Children who are homozygous for the C-allele at rs4234898 show a significantly higher variance in the expression of SLC2A3 than children who carry at least one T allele (P=0.0014, one-sided F-test for comparison of variances). The distributions of the expression of SLC2A3 are significantly different between the carrierT and non-carrierT-group (P<2.2e−16, two-sided Kolmogorov–Smirnov test). One might hypothesize that the T allele of rs4234898 keeps SLC2A3 on a uniform expression level, indicating that the gene cannot be regulated actively in these individuals. In adults, the differences in the variability in the expression levels of SLC2A3 is not that high anymore and depicts at most a trend (P=0.07 in the cell lines of healthy adults) or even goes in the different direction (P=0.20 in the Stranger dataset). These data lead to the hypothesis that in processes such as speech perception, which need a high level of glucose, SLC2A3 can possibly not be regulated upward and that this impairment is only present in children. Of course, further experiments will be needed to confirm this hypothesis, and would be ideally conducted in children of different ages.

The question is what consequences such a glucose deficit might have. Suh et al.71 conducted experiments with rats that had been exposed to hypoglycaemia. These animals showed slowing and increased amplitudes in the EEG and paroxysmal activity. Six weeks after hypoglycaemia, these rats had significant learning and memory deficits in a water maze experiment compared with rats that had not been exposed. Langan et al.72 associated hypoglycaemia with cognitive impairment in patients suffering from insulin-treated diabetes mellitus. Patients with five or more hypoglycaemic episodes were significantly slower in their decision and movement time.

These findings suggest that reduced glucose levels might influence the memory performances necessary for speech perception in dyslexic subjects. Children with reduced SLC2A3 levels possibly react slower to the odd stimuli and show a lower amplitude of the speech MMN because of glucose deficits. Larger samples will be needed to strengthen this hypothesis. Hypoglycaemia is a very general symptom, so it is probable that it affects not only MMN, but also other processes, which are based on memory performance and which require high levels of glucose, such as rapid naming. Another important point is that hypoglycaemia might of course not only be regulated by SLC2A3, but also other genes could be involved in this process.
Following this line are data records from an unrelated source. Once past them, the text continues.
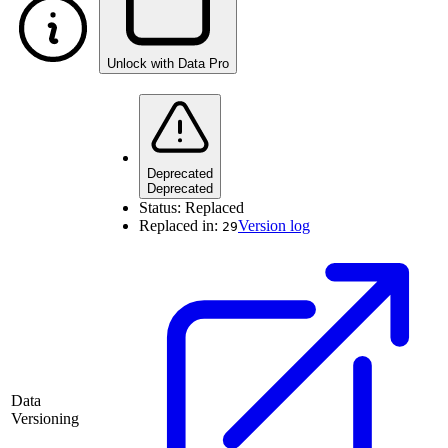
Unlock with Data Pro
Deprecated
Deprecated
Status:
Replaced
Replaced in:
Version log
29
Data
Versioning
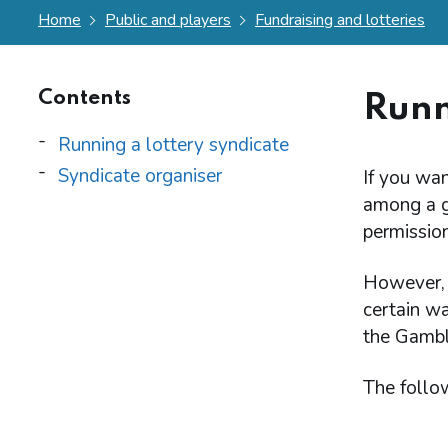
Home
Public and players
Fundraising and lotteries
Contents
Runn
Running a lottery syndicate
Syndicate organiser
If you wan
among a gr
permission
However, t
certain wa
the Gambl
The follo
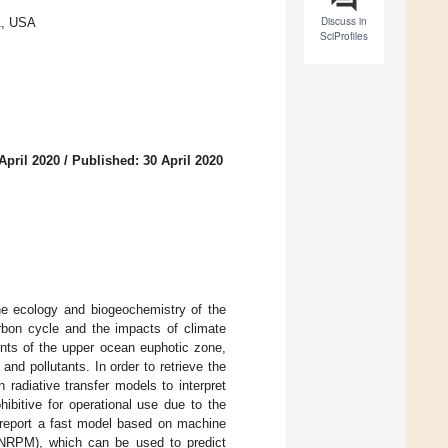
Discuss in
1, USA
SciProfiles
April 2020
/
Published: 30 April 2020
the ecology and biogeochemistry of the
arbon cycle and the impacts of climate
ents of the upper ocean euphotic zone,
d pollutants. In order to retrieve the
 radiative transfer models to interpret
ibitive for operational use due to the
e report a fast model based on machine
(NNRPM), which can be used to predict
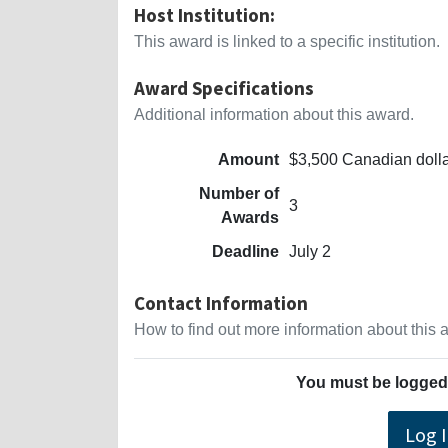
Host Institution:
This award is linked to a specific institution.
Award Specifications
Additional information about this award.
Amount
$3,500 Canadian doll
Number of
3
Awards
Deadline
July 2
Contact Information
How to find out more information about this
You must be logged 
Log 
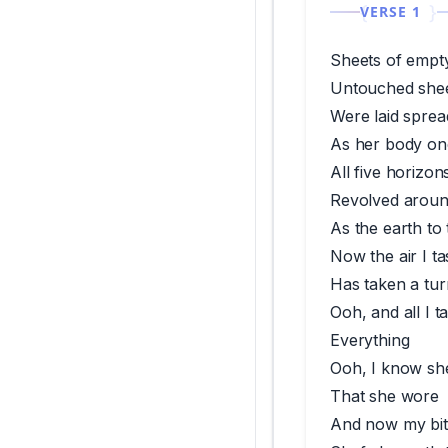
VERSE 1
Sheets of empt
Untouched shee
Were laid spre
As her body on
All five horizon
Revolved aroun
As the earth to
Now the air I t
Has taken a tur
Ooh, and all I 
Everything
Ooh, I know sh
That she wore
And now my bit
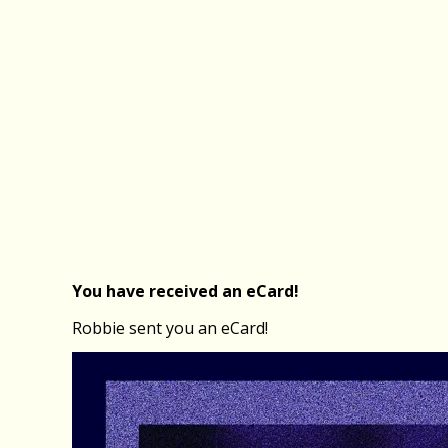
You have received an eCard!
Robbie sent you an eCard!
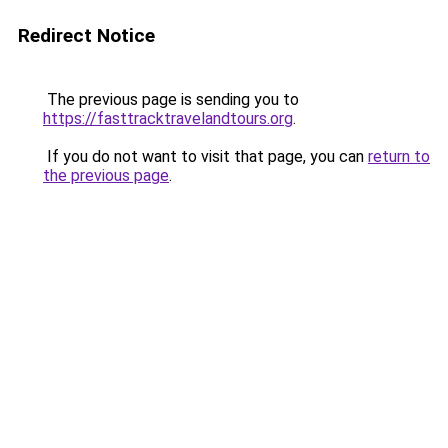
Redirect Notice
The previous page is sending you to
https://fasttracktravelandtours.org
.
If you do not want to visit that page, you can
return to
the previous page
.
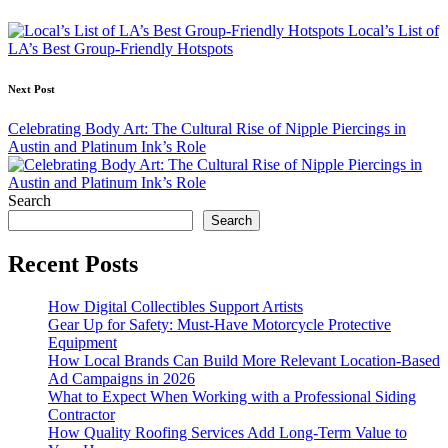
navigation
Local’s List of
LA’s Best Group-Friendly Hotspots
Next Post
Celebrating Body Art: The Cultural Rise of Nipple Piercings in
Austin and Platinum Ink’s Role
Search
Search
Recent Posts
How Digital Collectibles Support Artists
Gear Up for Safety: Must-Have Motorcycle Protective
Equipment
How Local Brands Can Build More Relevant Location-Based
Ad Campaigns in 2026
What to Expect When Working with a Professional Siding
Contractor
How Quality Roofing Services Add Long-Term Value to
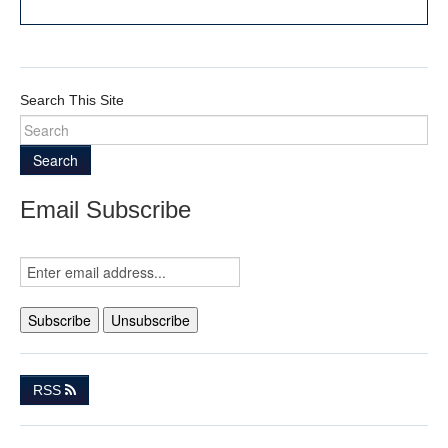
Search This Site
Search
Email Subscribe
RSS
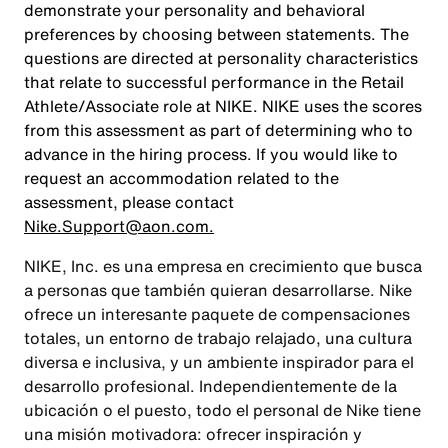
demonstrate your personality and behavioral
preferences by choosing between statements. The
questions are directed at personality characteristics
that relate to successful performance in the Retail
Athlete/Associate role at NIKE. NIKE uses the scores
from this assessment as part of determining who to
advance in the hiring process. If you would like to
request an accommodation related to the
assessment, please contact
Nike.Support@aon.com.
NIKE, Inc. es una empresa en crecimiento que busca
a personas que también quieran desarrollarse. Nike
ofrece un interesante paquete de compensaciones
totales, un entorno de trabajo relajado, una cultura
diversa e inclusiva, y un ambiente inspirador para el
desarrollo profesional. Independientemente de la
ubicación o el puesto, todo el personal de Nike tiene
una misión motivadora: ofrecer inspiración y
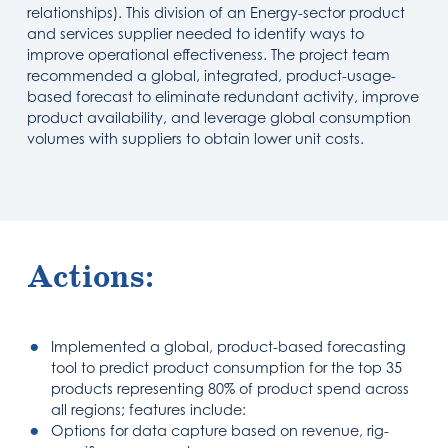
relationships). This division of an Energy-sector product
and services supplier needed to identify ways to
improve operational effectiveness. The project team
recommended a global, integrated, product-usage-
based forecast to eliminate redundant activity, improve
product availability, and leverage global consumption
volumes with suppliers to obtain lower unit costs.
Actions:
Implemented a global, product-based forecasting
tool to predict product consumption for the top 35
products representing 80% of product spend across
all regions; features include:
Options for data capture based on revenue, rig-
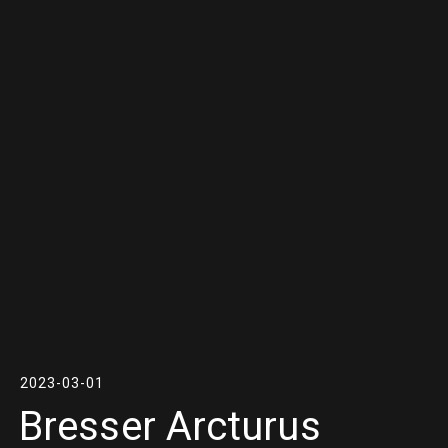
2023-03-01
Bresser Arcturus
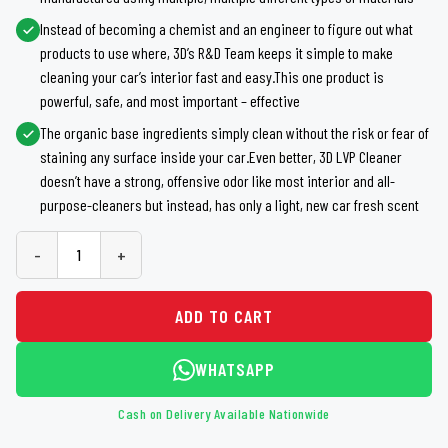
Instead of becoming a chemist and an engineer to figure out what
products to use where, 3D’s R&D Team keeps it simple to make
cleaning your car’s interior fast and easy.This one product is
powerful, safe, and most important – effective
The organic base ingredients simply clean without the risk or fear of
staining any surface inside your car.Even better, 3D LVP Cleaner
doesn’t have a strong, offensive odor like most interior and all-
purpose-cleaners but instead, has only a light, new car fresh scent
-
+
ADD TO CART
WHATSAPP
Cash on Delivery Available Nationwide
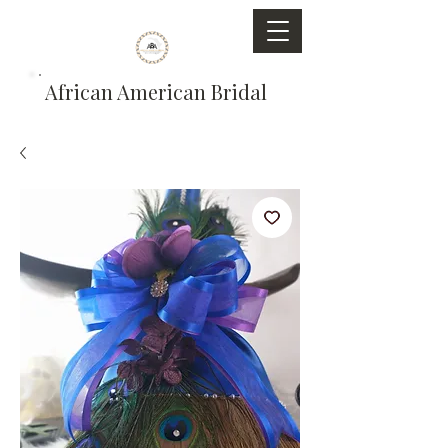
African American Bridal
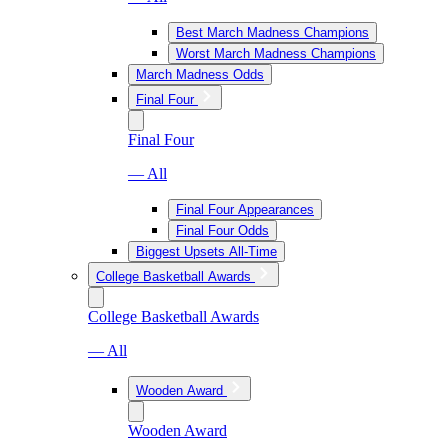
Best March Madness Champions
Worst March Madness Champions
March Madness Odds
Final Four
Final Four
— All
Final Four Appearances
Final Four Odds
Biggest Upsets All-Time
College Basketball Awards
College Basketball Awards
— All
Wooden Award
Wooden Award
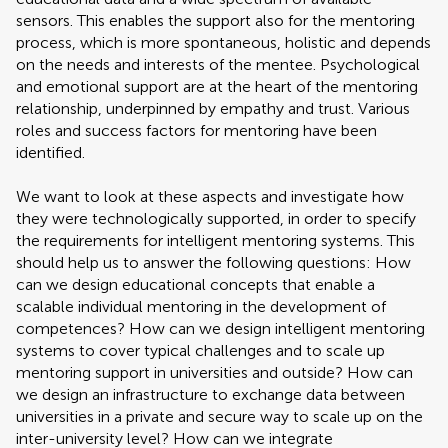
sensors. This enables the support also for the mentoring
process, which is more spontaneous, holistic and depends
on the needs and interests of the mentee. Psychological
and emotional support are at the heart of the mentoring
relationship, underpinned by empathy and trust. Various
roles and success factors for mentoring have been
identified.
We want to look at these aspects and investigate how
they were technologically supported, in order to specify
the requirements for intelligent mentoring systems. This
should help us to answer the following questions: How
can we design educational concepts that enable a
scalable individual mentoring in the development of
competences? How can we design intelligent mentoring
systems to cover typical challenges and to scale up
mentoring support in universities and outside? How can
we design an infrastructure to exchange data between
universities in a private and secure way to scale up on the
inter-university level? How can we integrate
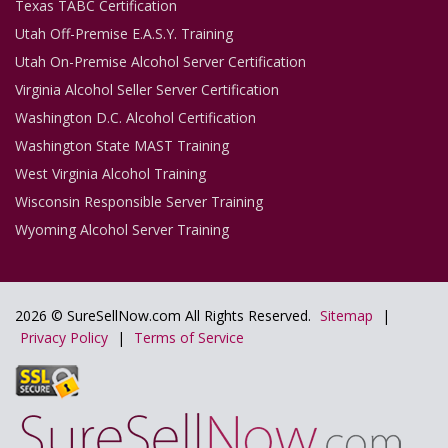
Texas TABC Certification
Utah Off-Premise E.A.S.Y. Training
Utah On-Premise Alcohol Server Certification
Virginia Alcohol Seller Server Certification
Washington D.C. Alcohol Certification
Washington State MAST Training
West Virginia Alcohol Training
Wisconsin Responsible Server Training
Wyoming Alcohol Server Training
2026 © SureSellNow.com All Rights Reserved.
Sitemap
|
Privacy Policy
|
Terms of Service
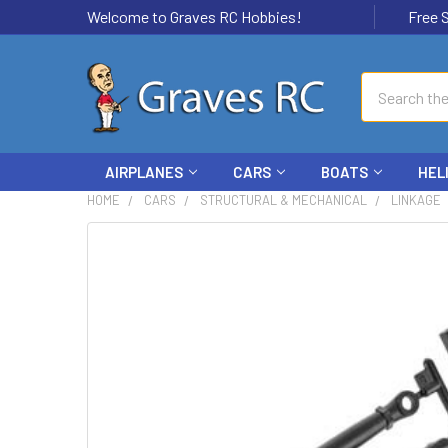
Welcome to Graves RC Hobbies!
Free Ship
Search
AIRPLANES
CARS
BOATS
HEL
HOME
CARS
STRUCTURAL & MECHANICAL
LINKAGE
FREQUENTLY
BOUGHT
TOGETHER:
SELECT
ALL
ADD
SELECTED
TO CART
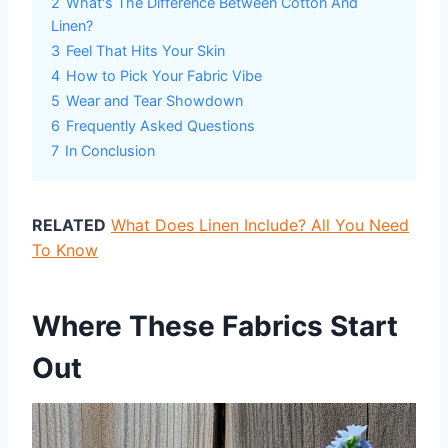
2
What's The Difference Between Cotton And
Linen?
3
Feel That Hits Your Skin
4
How to Pick Your Fabric Vibe
5
Wear and Tear Showdown
6
Frequently Asked Questions
7
In Conclusion
RELATED
What Does Linen Include? All You Need
To Know
Where These Fabrics Start
Out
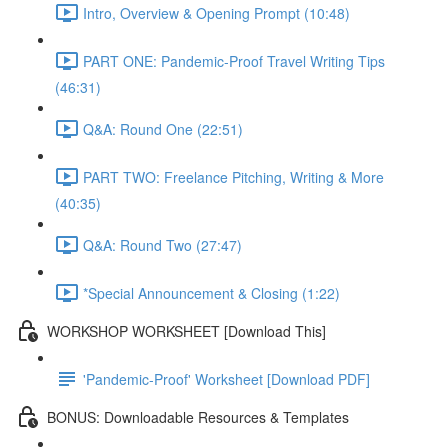
Intro, Overview & Opening Prompt (10:48)
PART ONE: Pandemic-Proof Travel Writing Tips
(46:31)
Q&A: Round One (22:51)
PART TWO: Freelance Pitching, Writing & More
(40:35)
Q&A: Round Two (27:47)
*Special Announcement & Closing (1:22)
WORKSHOP WORKSHEET [Download This]
'Pandemic-Proof' Worksheet [Download PDF]
BONUS: Downloadable Resources & Templates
It would be interesting to study this in more detail in future experiments.

Taken all data together, our findings provide strong evidence for an association of rs4234898 and an electrophysiological endophenotype, namely MMNb, in dyslexic children. This study gives further evidence for a late MMN component to be relevant for the etiology of dyslexia and might explain whether speech perception in kindergarten children is predictive for later reading and spelling development.8 On a functional level, the locus is suggested to mediate its effect through regulation of the expression of SLC2A3, a member of the glucose transporters expressed in brain. It has been shown that the associated effect is relevant in human childhood, when an increased amount of glucose substrate is needed because of the formation of synaptic connections and branching. To our knowledge, this is the first genome-wide association study showing the interaction of gene expression and a neurophysiological endophenotype in dyslexia.